Beginning from the top: the conductor commencing proceedings un-announced (cf. Otello), pond surrounding stage (cf. Tristan), paddling servants (Midsummer night's dream), draw-bridges (cf. Hoffmann), dressed, on-stage stage hands (cf. Bohème), silk ribbon dance (cf. Turandot), stars above set (cf. Tosca, and why did they move?), Tussaud-like framed figures (cf. Aida and others), vertical sliding screens (cf Ruddigore, Miss Saigon). Butterfly's entrance was no procession, except vocally. The death scene was also a major let down for me. The dagger did not seem to make its mark and Pinkerton, though heard, was not evidenced by anything but a nylon curtain blowing in the breeze (cf. Otello act III). Even Butterfly's flag was the post-war rising sun ensign.
The draining of the canals after the 'petal' diaspora misfired badly. Although there was nothing visible, much of the audience was reminded of the pissoir from the sound of the on-stage plumbing.
But what was new? The voices, or absence thereof in the case of the men. The visiting tenor had a big write up in the press. Like an alarm clock, his top was intact and exciting. What they did not tell us was that there was a weak mid-voice. Sharpless was also new to me - he sang quietly so as not to attract attention. I made a point of sitting in the front circle.
Only the ladies could really be heard from my position. Cheryl Barker's Butterfly was vocally superb. She took all the hard options, holding notes, avoiding breathes and injecting feeling and pathos into her hopeless state in this relentless plot.
Ingrid Silveus was equally moving as the ever-trusting handmaiden, Suzuki.

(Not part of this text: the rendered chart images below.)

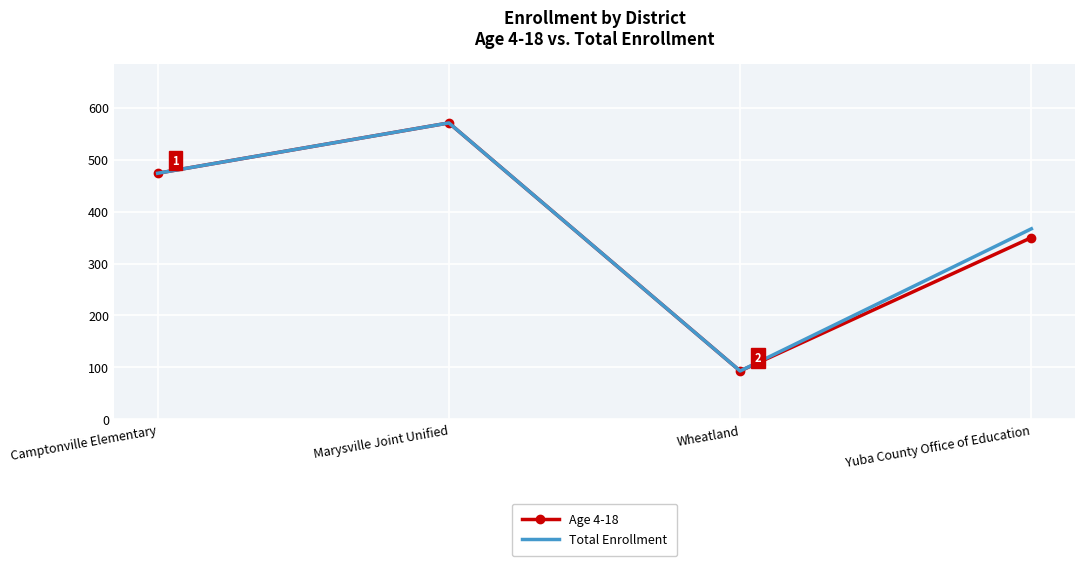

Rank the categories by Age 4-18 value from highest to lowest.

Marysville Joint Unified, Camptonville Elementary, Yuba County Office of Education, Wheatland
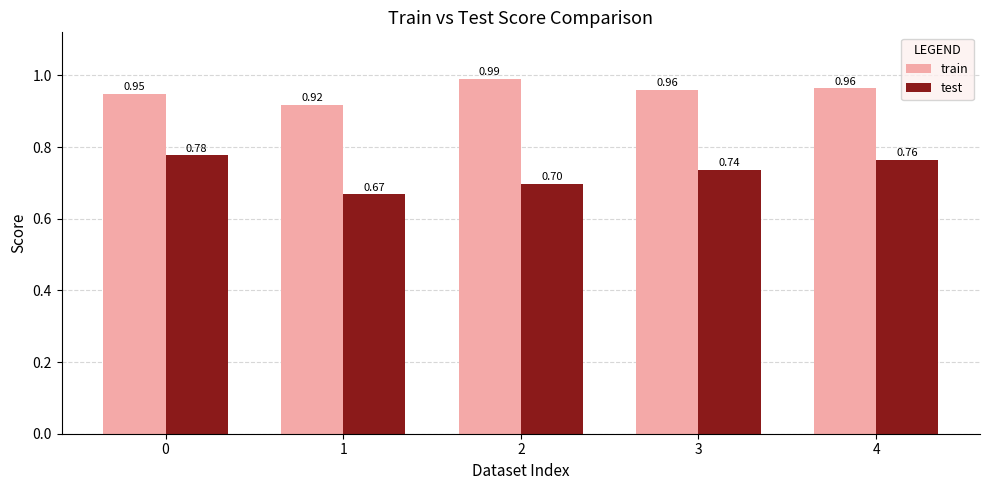

Which series has the widest spread of values?

test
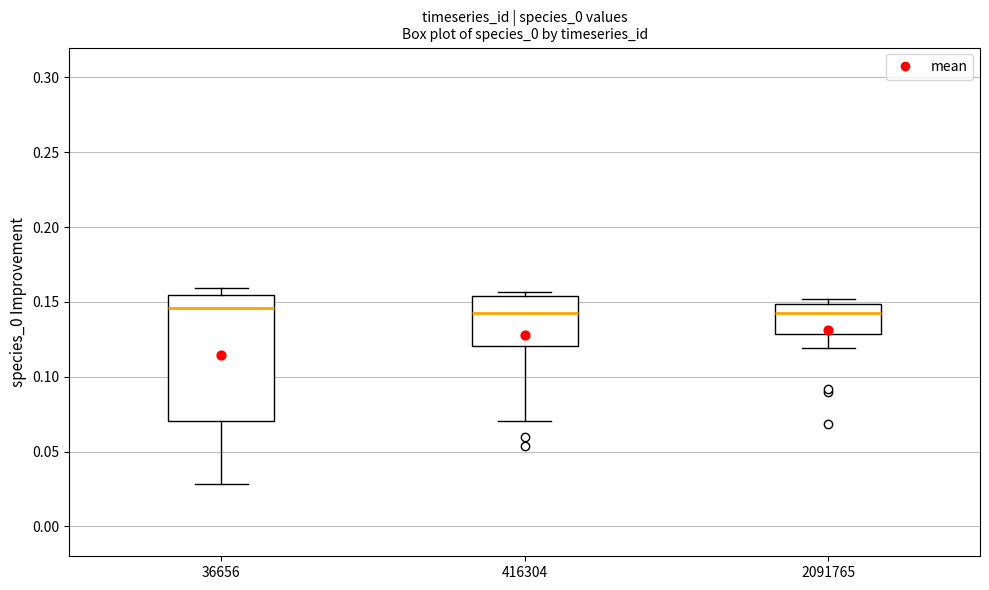

Where is the lower edge of the box at x = 416304 on the y-axis? The values are not printed on the chart, so give them approximately, as read against the axis.

0.120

Patrick Summers, much as we appreciate his returns to Australia, was over indulgent with the tempo. One by one on opening night, the principal singers struggled, and failed to keep up with his unrealistic pace. This is so unnecessary in an opera where accuracy and poise matter. Individual orchestra members are often exposed in intimate moments and they played well and with due deference to this important music.
The audience response was rapturous and I was not in the majority in my flat feeling at the end. So much the reviewer's lot!
This production will improve with time. For my money it would be hard to do anything which would be to its detriment. It is a great advertisement for the concert performance when you run out of original and pertinent ideas to support the opera libretto.